**OBIETTIVO DELL'ESERCIZIO**
Puoi formattare tutte le righe che seguono come una lista JSON di stringhe, una stringa per ogni riga, tralasciando quelle vuote?

§ §

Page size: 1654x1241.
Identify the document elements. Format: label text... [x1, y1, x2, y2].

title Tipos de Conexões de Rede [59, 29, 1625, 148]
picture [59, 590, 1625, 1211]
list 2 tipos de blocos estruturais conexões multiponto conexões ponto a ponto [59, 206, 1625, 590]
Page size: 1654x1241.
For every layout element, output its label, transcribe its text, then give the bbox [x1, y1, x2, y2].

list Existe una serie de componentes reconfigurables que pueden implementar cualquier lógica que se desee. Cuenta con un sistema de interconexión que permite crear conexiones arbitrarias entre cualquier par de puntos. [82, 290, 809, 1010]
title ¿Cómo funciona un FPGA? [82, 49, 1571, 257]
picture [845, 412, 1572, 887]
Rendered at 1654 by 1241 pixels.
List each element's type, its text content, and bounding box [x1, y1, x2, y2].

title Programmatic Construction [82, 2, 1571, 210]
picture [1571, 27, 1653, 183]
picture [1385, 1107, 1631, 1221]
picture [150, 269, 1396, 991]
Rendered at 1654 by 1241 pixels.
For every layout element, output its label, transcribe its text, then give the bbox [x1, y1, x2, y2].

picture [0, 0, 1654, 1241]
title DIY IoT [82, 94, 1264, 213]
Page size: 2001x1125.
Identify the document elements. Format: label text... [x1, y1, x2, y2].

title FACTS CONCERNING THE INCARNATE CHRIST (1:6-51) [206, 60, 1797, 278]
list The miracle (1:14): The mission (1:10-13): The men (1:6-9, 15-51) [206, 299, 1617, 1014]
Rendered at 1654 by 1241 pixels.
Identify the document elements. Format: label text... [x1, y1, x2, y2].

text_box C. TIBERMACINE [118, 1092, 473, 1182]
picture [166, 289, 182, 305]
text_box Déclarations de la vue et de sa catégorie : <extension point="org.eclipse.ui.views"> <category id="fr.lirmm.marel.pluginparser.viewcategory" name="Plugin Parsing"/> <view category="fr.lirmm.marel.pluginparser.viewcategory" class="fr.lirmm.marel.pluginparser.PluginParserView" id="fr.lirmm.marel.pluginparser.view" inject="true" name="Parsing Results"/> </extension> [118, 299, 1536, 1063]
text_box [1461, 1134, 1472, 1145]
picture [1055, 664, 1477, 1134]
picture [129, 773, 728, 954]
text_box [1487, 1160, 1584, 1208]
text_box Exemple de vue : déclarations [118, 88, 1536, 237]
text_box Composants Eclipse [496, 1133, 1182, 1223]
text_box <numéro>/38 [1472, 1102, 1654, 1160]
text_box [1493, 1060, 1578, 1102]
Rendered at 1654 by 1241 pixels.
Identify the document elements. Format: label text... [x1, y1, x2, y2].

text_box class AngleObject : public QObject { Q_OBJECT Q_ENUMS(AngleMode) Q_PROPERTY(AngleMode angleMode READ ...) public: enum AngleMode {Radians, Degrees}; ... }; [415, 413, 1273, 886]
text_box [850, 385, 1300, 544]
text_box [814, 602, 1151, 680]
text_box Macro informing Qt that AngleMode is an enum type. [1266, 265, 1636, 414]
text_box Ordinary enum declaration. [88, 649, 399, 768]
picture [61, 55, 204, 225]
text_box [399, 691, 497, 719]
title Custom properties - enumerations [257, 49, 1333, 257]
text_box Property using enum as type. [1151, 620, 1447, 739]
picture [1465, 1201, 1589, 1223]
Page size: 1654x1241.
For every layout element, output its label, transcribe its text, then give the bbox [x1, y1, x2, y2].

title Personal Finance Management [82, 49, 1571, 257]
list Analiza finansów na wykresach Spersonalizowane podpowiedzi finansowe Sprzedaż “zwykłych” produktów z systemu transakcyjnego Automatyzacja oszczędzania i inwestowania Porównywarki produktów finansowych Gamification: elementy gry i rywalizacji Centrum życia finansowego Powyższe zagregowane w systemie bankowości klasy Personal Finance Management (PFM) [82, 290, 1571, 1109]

§ §

**RISPOSTA**
[
  "Page size: 1654x1241.",
  "Identify the document elements. Format: label text... [x1, y1, x2, y2].",
  "title Tipos de Conexões de Rede [59, 29, 1625, 148]",
  "picture [59, 590, 1625, 1211]",
  "list 2 tipos de blocos estruturais conexões multiponto conexões ponto a ponto [59, 206, 1625, 590]",
  "Page size: 1654x1241.",
  "For every layout element, output its label, transcribe its text, then give the bbox [x1, y1, x2, y2].",
  "list Existe una serie de componentes reconfigurables que pueden implementar cualquier lógica que se desee. Cuenta con un sistema de interconexión que permite crear conexiones arbitrarias entre cualquier par de puntos. [82, 290, 809, 1010]",
  "title ¿Cómo funciona un FPGA? [82, 49, 1571, 257]",
  "picture [845, 412, 1572, 887]",
  "Rendered at 1654 by 1241 pixels.",
  "List each element's type, its text content, and bounding box [x1, y1, x2, y2].",
  "title Programmatic Construction [82, 2, 1571, 210]",
  "picture [1571, 27, 1653, 183]",
  "picture [1385, 1107, 1631, 1221]",
  "picture [150, 269, 1396, 991]",
  "Rendered at 1654 by 1241 pixels.",
  "For every layout element, output its label, transcribe its text, then give the bbox [x1, y1, x2, y2].",
  "picture [0, 0, 1654, 1241]",
  "title DIY IoT [82, 94, 1264, 213]",
  "Page size: 2001x1125.",
  "Identify the document elements. Format: label text... [x1, y1, x2, y2].",
  "title FACTS CONCERNING THE INCARNATE CHRIST (1:6-51) [206, 60, 1797, 278]",
  "list The miracle (1:14): The mission (1:10-13): The men (1:6-9, 15-51) [206, 299, 1617, 1014]",
  "Rendered at 1654 by 1241 pixels.",
  "Identify the document elements. Format: label text... [x1, y1, x2, y2].",
  "text_box C. TIBERMACINE [118, 1092, 473, 1182]",
  "picture [166, 289, 182, 305]",
  "text_box Déclarations de la vue et de sa catégorie : <extension point=\"org.eclipse.ui.views\"> <category id=\"fr.lirmm.marel.pluginparser.viewcategory\" name=\"Plugin Parsing\"/> <view category=\"fr.lirmm.marel.pluginparser.viewcategory\" class=\"fr.lirmm.marel.pluginparser.PluginParserView\" id=\"fr.lirmm.marel.pluginparser.view\" inject=\"true\" name=\"Parsing Results\"/> </extension> [118, 299, 1536, 1063]",
  "text_box [1461, 1134, 1472, 1145]",
  "picture [1055, 664, 1477, 1134]",
  "picture [129, 773, 728, 954]",
  "text_box [1487, 1160, 1584, 1208]",
  "text_box Exemple de vue : déclarations [118, 88, 1536, 237]",
  "text_box Composants Eclipse [496, 1133, 1182, 1223]",
  "text_box <numéro>/38 [1472, 1102, 1654, 1160]",
  "text_box [1493, 1060, 1578, 1102]",
  "Rendered at 1654 by 1241 pixels.",
  "Identify the document elements. Format: label text... [x1, y1, x2, y2].",
  "text_box class AngleObject : public QObject { Q_OBJECT Q_ENUMS(AngleMode) Q_PROPERTY(AngleMode angleMode READ ...) public: enum AngleMode {Radians, Degrees}; ... }; [415, 413, 1273, 886]",
  "text_box [850, 385, 1300, 544]",
  "text_box [814, 602, 1151, 680]",
  "text_box Macro informing Qt that AngleMode is an enum type. [1266, 265, 1636, 414]",
  "text_box Ordinary enum declaration. [88, 649, 399, 768]",
  "picture [61, 55, 204, 225]",
  "text_box [399, 691, 497, 719]",
  "title Custom properties - enumerations [257, 49, 1333, 257]",
  "text_box Property using enum as type. [1151, 620, 1447, 739]",
  "picture [1465, 1201, 1589, 1223]",
  "Page size: 1654x1241.",
  "For every layout element, output its label, transcribe its text, then give the bbox [x1, y1, x2, y2].",
  "title Personal Finance Management [82, 49, 1571, 257]",
  "list Analiza finansów na wykresach Spersonalizowane podpowiedzi finansowe Sprzedaż “zwykłych” produktów z systemu transakcyjnego Automatyzacja oszczędzania i inwestowania Porównywarki produktów finansowych Gamification: elementy gry i rywalizacji Centrum życia finansowego Powyższe zagregowane w systemie bankowości klasy Personal Finance Management (PFM) [82, 290, 1571, 1109]"
]